The problem, I guess was that it just felt too one-sided to me. Okay, Sylvester's snobby and indifferent to people he doesn't care about so it's good for him to get smacked in the face with his flaws. Either from the mouth of the originally (to me) likable heroine or from her pen as the anonymous author of a trashy novel that casts him as the villain.

Unfortunately, for all his indifference, Sylvester wound up being the character who seemed to feel the most things, and while people criticized him for being cold they also criticized him whenever he openly felt something. Basically I spent a lot of the book sure that it would eventually be satisfying, because after many pages of Sylvester having to face his own flaws surely Phoebe would get her own slap in the face awakening, if only in a short scene. But no, Phoebe was just adorable and her personality was all the best for Sylvester as long as she had the patience to deal with him.

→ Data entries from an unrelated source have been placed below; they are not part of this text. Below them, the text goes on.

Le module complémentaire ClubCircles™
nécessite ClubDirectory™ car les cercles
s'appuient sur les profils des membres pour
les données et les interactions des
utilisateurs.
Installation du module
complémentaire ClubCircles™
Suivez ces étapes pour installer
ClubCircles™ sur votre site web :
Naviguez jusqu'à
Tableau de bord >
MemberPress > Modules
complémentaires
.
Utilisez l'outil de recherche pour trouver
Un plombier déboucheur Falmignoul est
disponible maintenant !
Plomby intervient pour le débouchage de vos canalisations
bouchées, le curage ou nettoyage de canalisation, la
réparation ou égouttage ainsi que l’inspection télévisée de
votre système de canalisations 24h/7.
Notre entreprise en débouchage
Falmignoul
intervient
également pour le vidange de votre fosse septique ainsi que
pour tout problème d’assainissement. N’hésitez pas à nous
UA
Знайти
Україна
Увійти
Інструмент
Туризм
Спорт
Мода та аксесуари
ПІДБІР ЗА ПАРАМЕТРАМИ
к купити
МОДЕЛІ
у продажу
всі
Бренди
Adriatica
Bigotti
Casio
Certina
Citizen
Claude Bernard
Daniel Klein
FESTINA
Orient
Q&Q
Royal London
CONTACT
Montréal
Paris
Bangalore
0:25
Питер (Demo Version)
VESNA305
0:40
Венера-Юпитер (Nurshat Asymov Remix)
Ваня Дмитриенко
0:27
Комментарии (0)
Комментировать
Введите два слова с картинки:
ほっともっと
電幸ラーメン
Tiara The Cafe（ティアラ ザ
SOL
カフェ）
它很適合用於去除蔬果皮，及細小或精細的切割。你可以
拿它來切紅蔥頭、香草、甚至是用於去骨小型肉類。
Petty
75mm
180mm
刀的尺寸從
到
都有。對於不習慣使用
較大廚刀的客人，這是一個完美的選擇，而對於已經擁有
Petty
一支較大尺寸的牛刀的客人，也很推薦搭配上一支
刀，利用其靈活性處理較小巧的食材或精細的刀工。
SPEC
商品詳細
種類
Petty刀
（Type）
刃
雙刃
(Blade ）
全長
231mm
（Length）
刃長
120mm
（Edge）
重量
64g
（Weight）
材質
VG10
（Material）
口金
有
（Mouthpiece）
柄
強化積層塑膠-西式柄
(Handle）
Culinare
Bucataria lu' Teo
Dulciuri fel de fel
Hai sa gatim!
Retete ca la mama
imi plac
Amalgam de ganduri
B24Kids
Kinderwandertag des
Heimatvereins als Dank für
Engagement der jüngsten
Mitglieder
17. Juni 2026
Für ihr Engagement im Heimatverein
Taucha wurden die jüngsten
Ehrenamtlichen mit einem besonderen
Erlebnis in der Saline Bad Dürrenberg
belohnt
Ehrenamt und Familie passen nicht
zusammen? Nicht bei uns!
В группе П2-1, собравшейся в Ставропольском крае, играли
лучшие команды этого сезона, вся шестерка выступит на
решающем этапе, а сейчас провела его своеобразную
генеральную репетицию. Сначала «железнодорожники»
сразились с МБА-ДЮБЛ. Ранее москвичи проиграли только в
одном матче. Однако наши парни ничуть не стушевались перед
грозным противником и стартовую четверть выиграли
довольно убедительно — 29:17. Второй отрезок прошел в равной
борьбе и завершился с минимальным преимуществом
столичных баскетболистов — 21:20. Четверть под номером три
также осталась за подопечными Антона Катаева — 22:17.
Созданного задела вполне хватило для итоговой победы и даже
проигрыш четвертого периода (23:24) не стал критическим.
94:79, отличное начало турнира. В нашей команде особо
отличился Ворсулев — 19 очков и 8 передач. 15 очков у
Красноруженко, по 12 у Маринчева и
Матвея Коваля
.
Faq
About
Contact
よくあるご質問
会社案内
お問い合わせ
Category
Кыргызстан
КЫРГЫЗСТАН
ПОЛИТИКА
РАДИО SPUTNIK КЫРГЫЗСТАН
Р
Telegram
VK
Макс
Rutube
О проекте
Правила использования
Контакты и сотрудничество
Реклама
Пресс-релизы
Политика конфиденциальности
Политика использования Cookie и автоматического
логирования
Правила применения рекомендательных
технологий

I think the turning point for me was the scene at a ball where Phoebe sees Sylvester for the first time after he's read her novel, knowing that she wrote it. Rather than openly cutting her (and letting everyone know that she was indeed the author) he dances with her, telling her off through a pleasant smile, and promising to keep her secret. But Phoebe can only dish it out and not take it, so Sylvester's just rude for showing actual feelings in response to her book. When she runs off and blows her own cover it's really Sylvester's fault. (No one ever suggests that writing a novel full of caricatures anonymously could also be showing indifference, or be mean, or cowardly.)

So I wound up sick of Phoebe and embarrassed for Sylvester, especially when even the revelation that the specific coldness in him that turned Phoebe off was a by-product of grief didn't make a difference. Like I said, maybe if I read the book again it would come across totally different, but as of now I just found it depressing as a love story between a flawed guy everyone joins in cutting down to size and a flawed girl everyone protects and fusses over. I know that Sylvester himself makes a remark about it, and Tom also does, but there's no scene where she actually has a moment of her own soul-searching. People have compared it to Pride and Prejudice, but it's more like P&P where Lizzie's original picture of Darcy was funny instead of a character flaw.